The main protagonist, Evie Boyd, is a 14-year-old girl living in Petaluma, Calif.  Life seems rather ordinary; Evie goes to neighborhood barbeques, spends the majority of her time with her best friend Connie and has a budding interest in boys.

Evie’s ordinary life takes a turn in the midst of her parents’ divorce and the discovery of three powerfully magnetic girls who are members of a quasi-commune on the outskirts of the Bay Area.

To be noticed and admired like the girls of the commune is what young Evie wants most, and early in the novel, the enthralling presence of the girls collides with the harsh reality of her own self-appraised existence, and she is immediately transfixed.

“I studied the girls with a shameless, blatant gape,” adult Evie narrates, looking back at this turning point in her young life. “These long-haired girls seemed to glide above all that was happening around them, tragic and separate. Like royalty in exile.”

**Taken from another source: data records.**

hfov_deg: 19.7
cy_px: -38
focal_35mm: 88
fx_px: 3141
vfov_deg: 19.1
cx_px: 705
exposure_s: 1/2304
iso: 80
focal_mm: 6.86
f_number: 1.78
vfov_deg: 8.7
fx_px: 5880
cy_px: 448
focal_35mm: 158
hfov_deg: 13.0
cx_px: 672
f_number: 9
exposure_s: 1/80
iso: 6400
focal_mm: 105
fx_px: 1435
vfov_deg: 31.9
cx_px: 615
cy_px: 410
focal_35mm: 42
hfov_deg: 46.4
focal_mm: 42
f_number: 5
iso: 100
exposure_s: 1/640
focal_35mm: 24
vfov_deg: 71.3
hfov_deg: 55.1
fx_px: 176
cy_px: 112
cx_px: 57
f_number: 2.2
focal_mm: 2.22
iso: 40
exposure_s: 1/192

Evie is especially drawn to one girl in particular, Suzanne, the dark-haired, nihilistic voyeur at the head of the pack. They make brief eye contact, which draws Evie deeper into her desire to be seen and wanted. Evie cannot completely define the gravity of Suzanne, but she asks herself, “And what had the girl seen when she looked at me?”

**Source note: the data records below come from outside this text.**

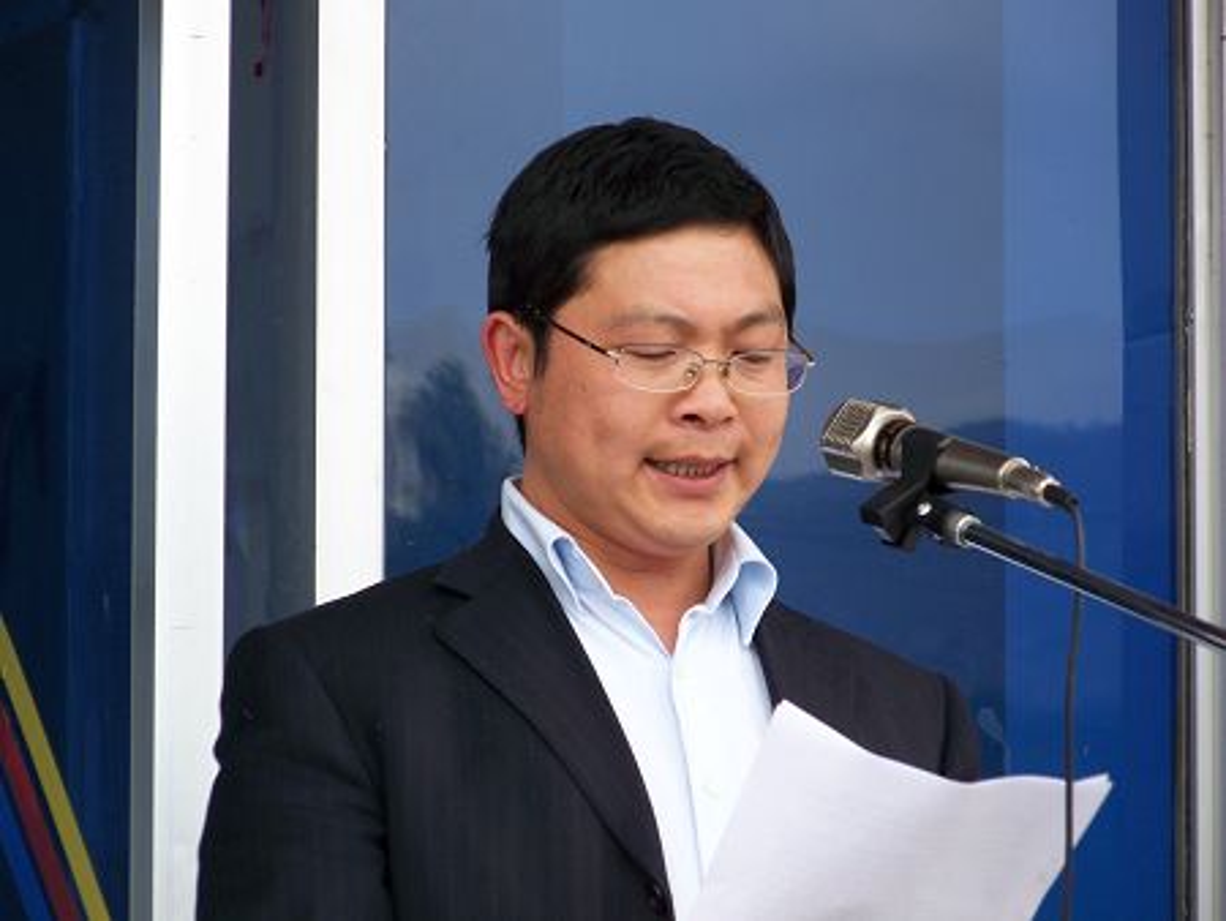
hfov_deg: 6.6
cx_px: 613
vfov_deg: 5.0
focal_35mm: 299
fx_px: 10595
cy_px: 460
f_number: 4
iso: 64
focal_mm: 49.7
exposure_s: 1/100
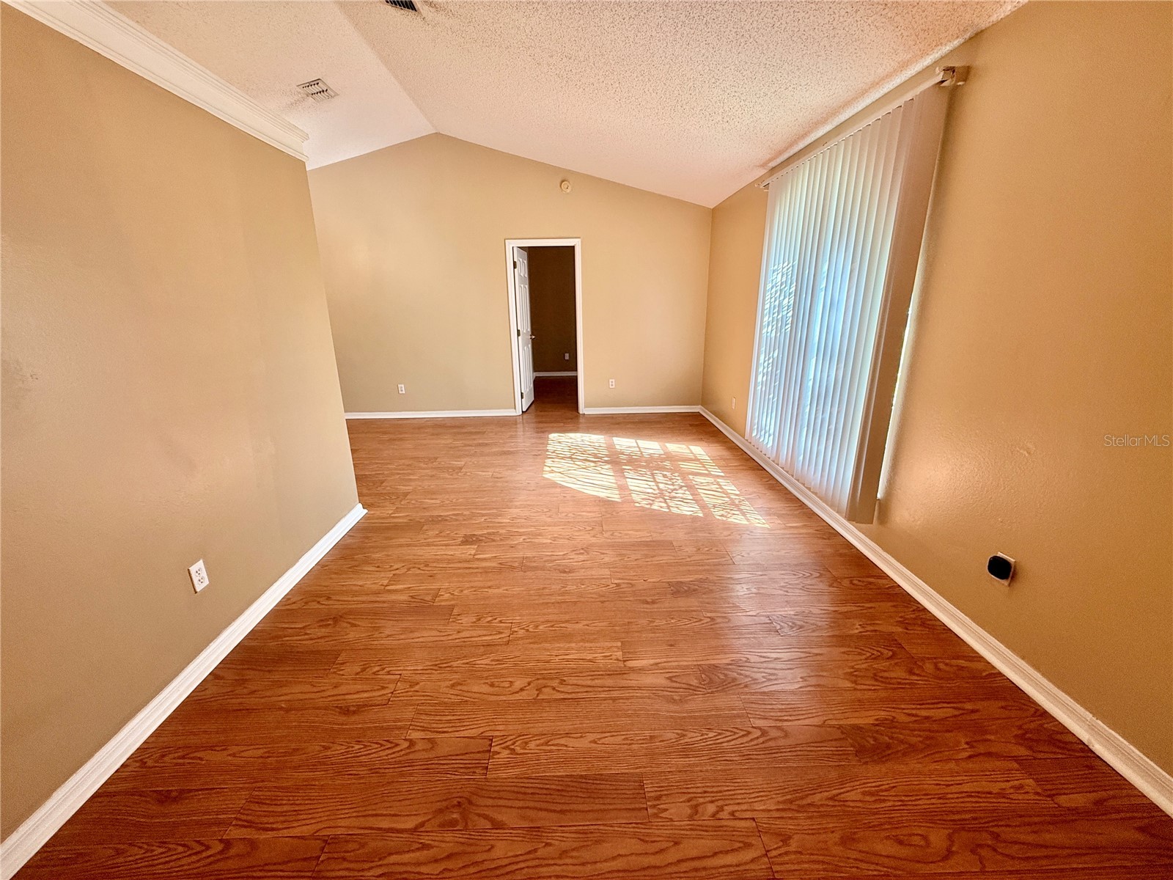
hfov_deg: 102.1
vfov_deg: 85.7
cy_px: 440
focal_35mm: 14
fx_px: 474
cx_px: 586
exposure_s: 1/120
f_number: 2.2
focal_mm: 2.22
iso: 100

Evie eventually performs a favor for Suzanne to gain her confidence, and is soon introduced to the commune. She is spellbound by the life on the ranch. Her desire to transform her life easily trumps the unsupervised toddlers running around with full diapers, the skinny dogs, the lurking bikers, the rancid pool water containing dead frogs and the servile relationships the other women have with Russell, the commune’s charismatic leader. Thankfully, most readers cannot relate to the debaucheries of a commune, but many, in hindsight, can relate to certain sentiments of young Evie.

“I waited to be told what was good about me,” an adult Evie recollects.  “I wondered later if this was why there were so many more women than men at the ranch. All that time I had spent readying myself, the articles that taught me life was really just a waiting room until someone noticed you — the boys had spent that time becoming themselves.”

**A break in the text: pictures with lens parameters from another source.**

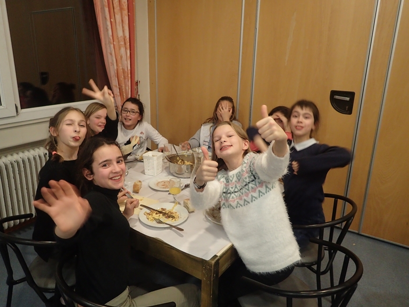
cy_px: 153
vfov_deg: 53.1
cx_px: 199
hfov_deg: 67.3
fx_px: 307
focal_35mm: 26
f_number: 2
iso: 400
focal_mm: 4.5
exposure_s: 1/30
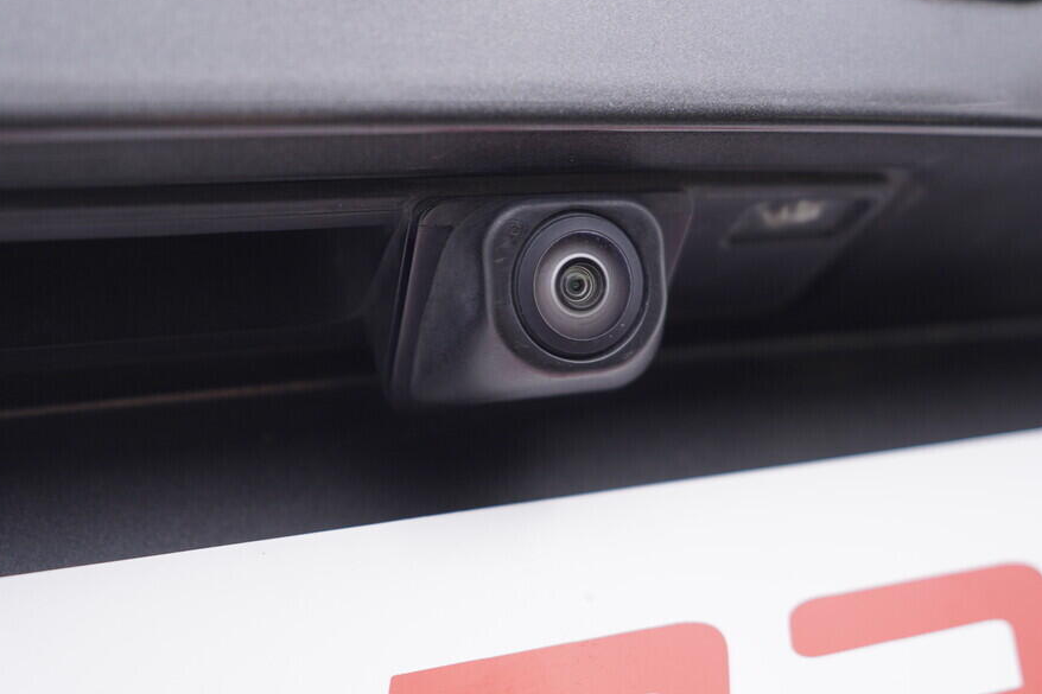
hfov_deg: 46.4
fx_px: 1215
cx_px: 513
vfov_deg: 31.9
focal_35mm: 42
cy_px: 330
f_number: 3.2
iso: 125
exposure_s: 1/50
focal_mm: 24
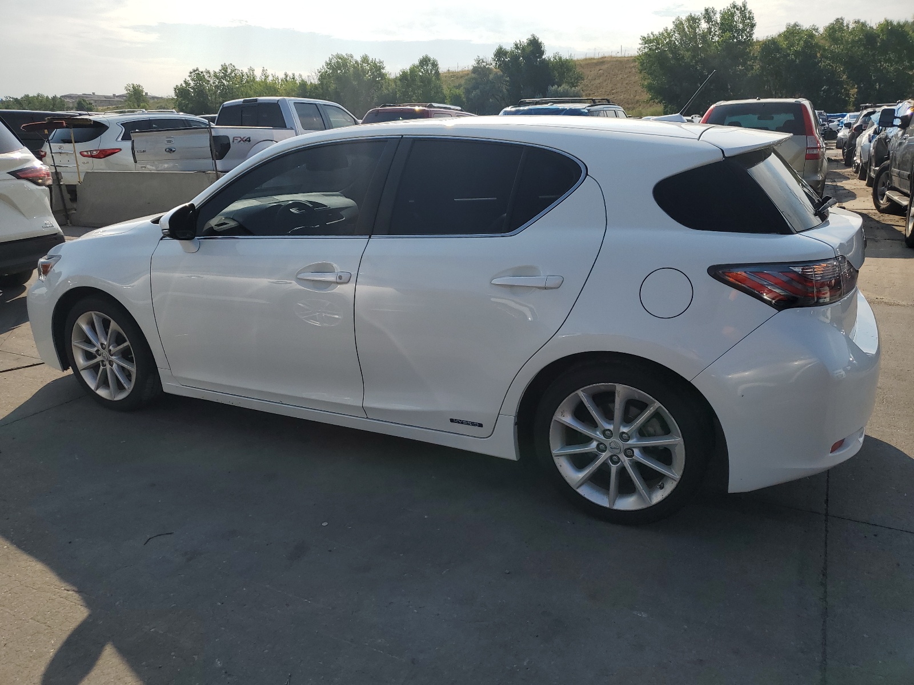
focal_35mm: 26
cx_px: 457
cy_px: 342
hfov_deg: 67.3
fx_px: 687
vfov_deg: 53.1
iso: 50
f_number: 1.5
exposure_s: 1/5000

This is where Cline’s writing is most powerful. She forcefully delivers a terrifyingly precise reality of being a young girl. To so many, their lives are defined by the input of others, often complete strangers, instead of being home-grown and nurtured by the self, thus becoming the output that helps define the world.

The Girls illustrates a grimy blend of naiveté and neediness. Cline’s writing has an undeniable air of brilliance and a sharply honed psychological insight to the minds of the novel’s subjects. Cline serves the reader well by keeping the activities of the commune as the backdrop to something much more sinister –— adolescent aspirations and the length at which some will go to attain them.  The novel is paced well and can be completed within a day, and although tenses move from past to present and back again, this doesn’t occur often enough to confuse the reader.  Cline’s narrative is chilling and provocative, and the non-physical conflicts seem much more harmful than the physical ones. The Girls is definitely worth the time invested.